Informationen zu Artenvorkommen, Artverhalten und Populationsentwicklungen bilden die Grundlage für die Erarbeitung von Schutzmaßnahmen für Insekten. Diese sind notwendig geworden, nachdem massive Insektenrückgänge bekannt geworden sind, die die Bereitstellung von Ökosystemdienstleistungen für den Menschen gefährden. Die entsprechenden Gegenmaßnahmen werden auf lokaler Ebene (zum Beispiel Landkreis) erarbeitet und erfordern daher Wissen über den Zustand von Insekten vor Ort. Sie reichen von der Schaffung von Nahrungsquellen und der Umkehr von Flächenversiegelung bis hin zum Verzicht auf Pestizide in der Landwirtschaft und in Privatgärten. Da die negativen Einflüsse, die auf Insekten wirken, sehr vielfältig sind und die Maßnahmenpalette groß ist, müssen die Daten in einer hohen Auflösung vorliegen, die durch die bisherigen Aktivitäten, überwiegend der Wissenschaft, nicht zu leisten ist.
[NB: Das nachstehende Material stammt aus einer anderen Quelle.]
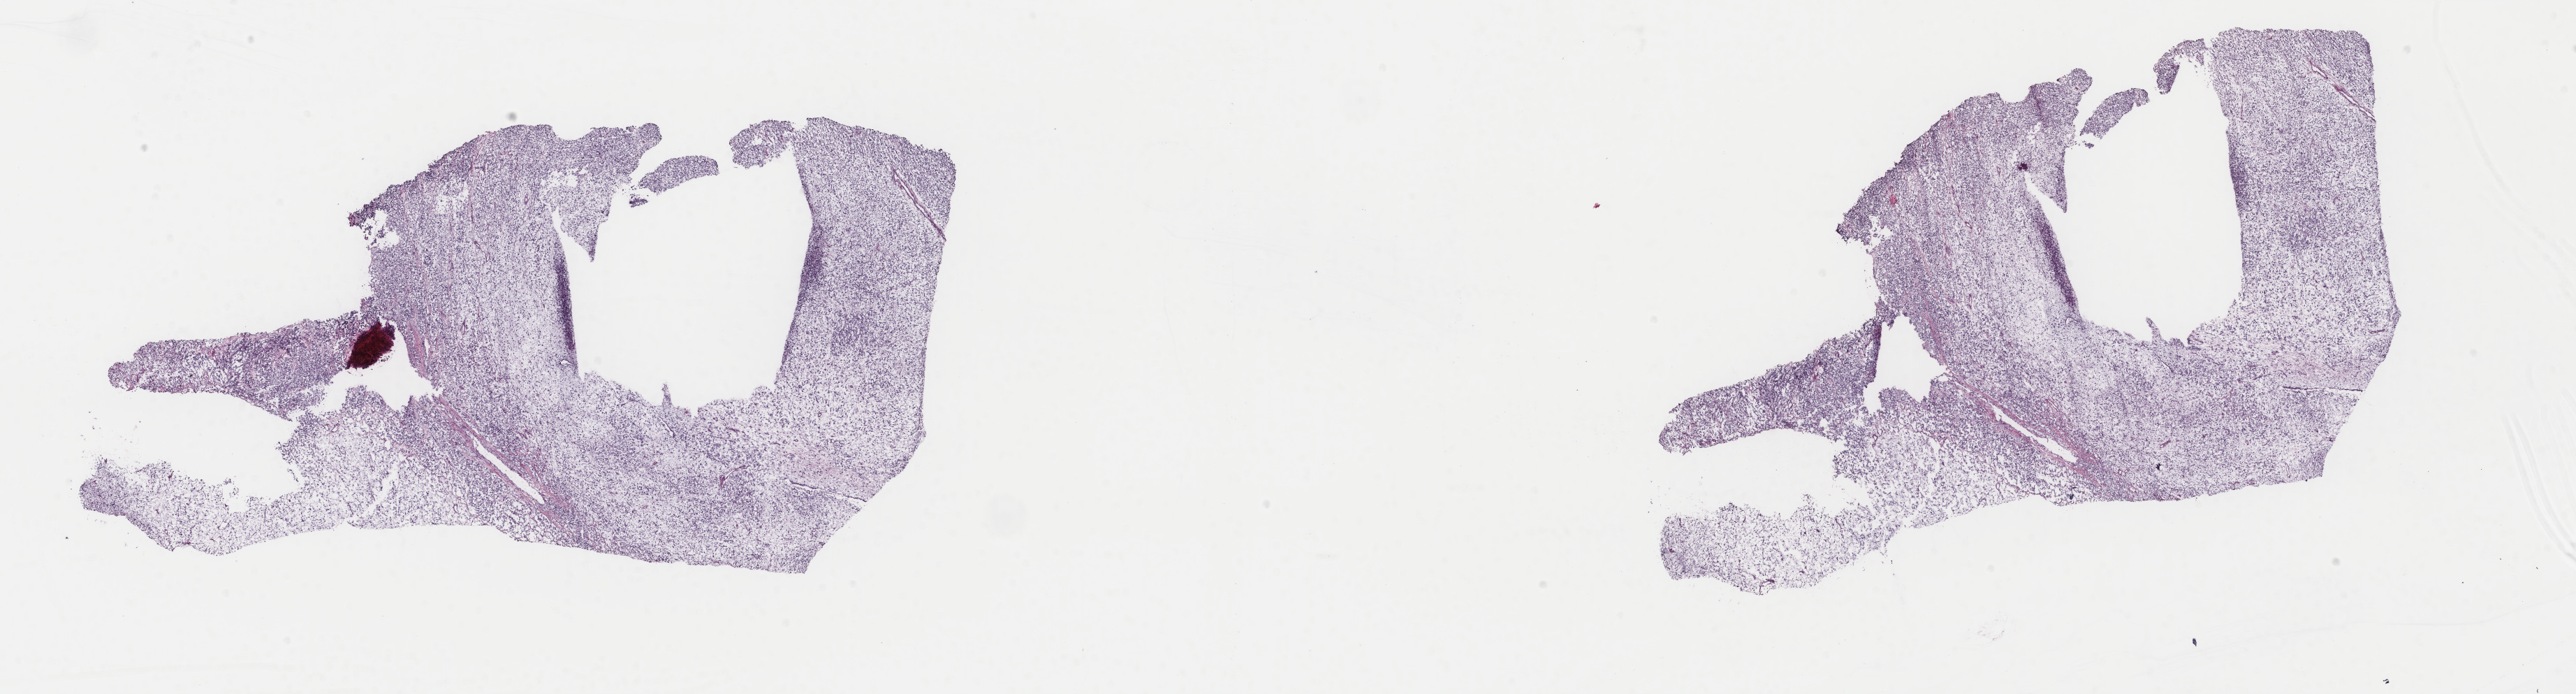
Whole-slide histology image, H&E — whole scanned area (about 29.3 x 7.9 mm, from a 40x scan) shown as a low-resolution overview. Frozen section. Sample: primary tumour, uterus. Female, age 60 years at initial diagnosis. Pathologist review of this section (percent, as recorded): tumour cells 100%, tumour nuclei 80%, normal cells 0%, stromal cells 0%, necrosis 0%. Inflammatory infiltration, as recorded: lymphocyte infiltration 2%, monocyte infiltration 0%, neutrophil infiltration 0%.
* diagnosis: Carcinosarcoma, NOS
* FIGO stage: IVB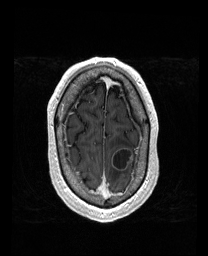
Brain MRI from a brain-tumour surgery series, one axial slice; slice 149 of 192 in the series (ordered by position); T1-weighted post-contrast; 1 mm slice thickness; 208 × 256 image matrix, field of view 211 × 260 mm. From the clinical record (not read from this slice): histopathology: Metastatic Carcinoma from Lung Adenocarcinoma; tumour location: Left Frontal.
Annotated regions visible in this slice (expert manual segmentation):
- tumour: bounding box [x1, y1, x2, y2] px = [113, 147, 133, 171]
In den bisher vorwiegend zum Insektenmonitoring verwendeten sogenannten Malaisefallen ertrinken die Insekten, die in einem Netz gefangen werden, in mit Alkohol-Lösung gefüllten Fangflaschen. Diese Flaschen werden wöchentlich oder alle zwei Wochen geleert, und die gefangenen Insekten müssen aufwändig von Experten manuell bestimmt werden. Der im beschriebenen Projekt KIM verfolgte Ansatz ist dagegen nicht-letal: Die Insekten passieren am höchsten Punkt des Fangnetzes unversehrt einen Tunnel, der mit drei Kameras ausgestattet ist. Die so aufgenommenen Bilder werden mit maschinellem Lernen klassifiziert, um die Insekten zu klassifizieren. Dadurch lässt sich die zeitliche Auflösung der Daten drastisch erhöhen.
Die verwendete Hardware besteht überwiegend aus leicht zu beschaffenden und kostengünstigen Komponenten, wodurch eine gute Skalierbarkeit und damit auch eine höhere räumliche Auflösung der Daten erreicht werden soll.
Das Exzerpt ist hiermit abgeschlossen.